Dans "la société du spectacle", Guy Debord met en garde son lecteur face à une passivité de l'individu, d'abord au sein des conditions imposées dans son travail, mais également au sein d'une culture marchande au service de la mise en veille de son cerveau, par le moyen de la création d'un désir matériel qui serait non réellement voulu par l'individu. Au sein de cette société, les individus seraient socialement séparés par une communication brouillé par le contexte. De mon point de vue, ce film s'inscrit totalement dans cette analyse.
Le film nous présente deux histoires, une moderne et une plus ancienne, les deux sont en quelques sortes les miroirs de l'une et l'autre. La plus ancienne, nous présente l'histoire d'un poète révolutionnaire kazak, mais surtout des évènements qui ont suivi sa mort. L'autre histoire, moderne et dans ce temps présent, nous présente un jeune poète qui se sent toujours en décalage avec les normes de la société actuelle.
A travers la mise en scène, on ressent la gêne du protagoniste à se sentir que trop rarement connecté avec les personnes qu'il rencontre et les normes en vigueur. Que ce soit à travers un jugement sur ses chaussures, sortir par une porte, trainer dans un magasin d'électroménager... L'argent ne l'intéresse pas, ce qui compte pour lui c'est son amour pour la poésie. Et c'est cet amour qui le sépare des autres individus absorbés par des objets issus de la production capitaliste et d'une culture occidentale. Et cette solitude s'exprime aussi par la peur de voir son art disparaître, ainsi que sa langue...
On soulignera tout de même la scène où une jeune femme béguë lui avouera son admiration et lui récitera un de ses poèmes préférés malgré ses difficultés d'élocution, et ceci dans une salle vide, destinée normalement à l'accueil de beaucoup de spectateur.
L'association de cette histoire avec l'héritage laissé par le poète révolutionnaire est aussi saisissante. Dans le sens où le poète nous est présenté comme un personnage important de l'histoire de la révolution kazak, ce qui ne l'empêchera pas de tomber dans l'oubli... avec son art
On regrettera tout de même quelques facilités. Premièrement, la première scène où dans une pièce divers individus parlent entre eux de l'état actuel de la culture kazak, entre la disparition de sa langue et de sa culture propre. Le réalisateur cherche à nous contextualiser les propos du film, sans trop chercher à être subtil. On pourrait également regretter une forme de manichéisme forcé, avec toute une société quasiement aliéné, et quelques survivants bien seul..

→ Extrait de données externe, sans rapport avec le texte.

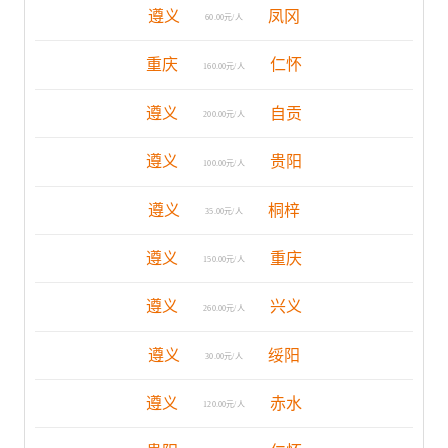
遵义
凤冈
60.00元/人
重庆
仁怀
160.00元/人
遵义
自贡
200.00元/人
遵义
贵阳
100.00元/人
遵义
桐梓
35.00元/人
遵义
重庆
150.00元/人
遵义
兴义
260.00元/人
遵义
绥阳
30.00元/人
遵义
赤水
120.00元/人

Le protagoniste est très mou, cela peut créer des moments de gêne chez le spectateur. Si ceci peut être pris comme un défaut, de mon point de vu ça appuyait entre plus la sensation de solitude du personnage.
Mais peut être est ce juste une erreur dans mon analyse et mon ressenti. Globalement le film est très beau, et son manichéisme cherche à appuyer les propos forts et intéressant du réalisateur.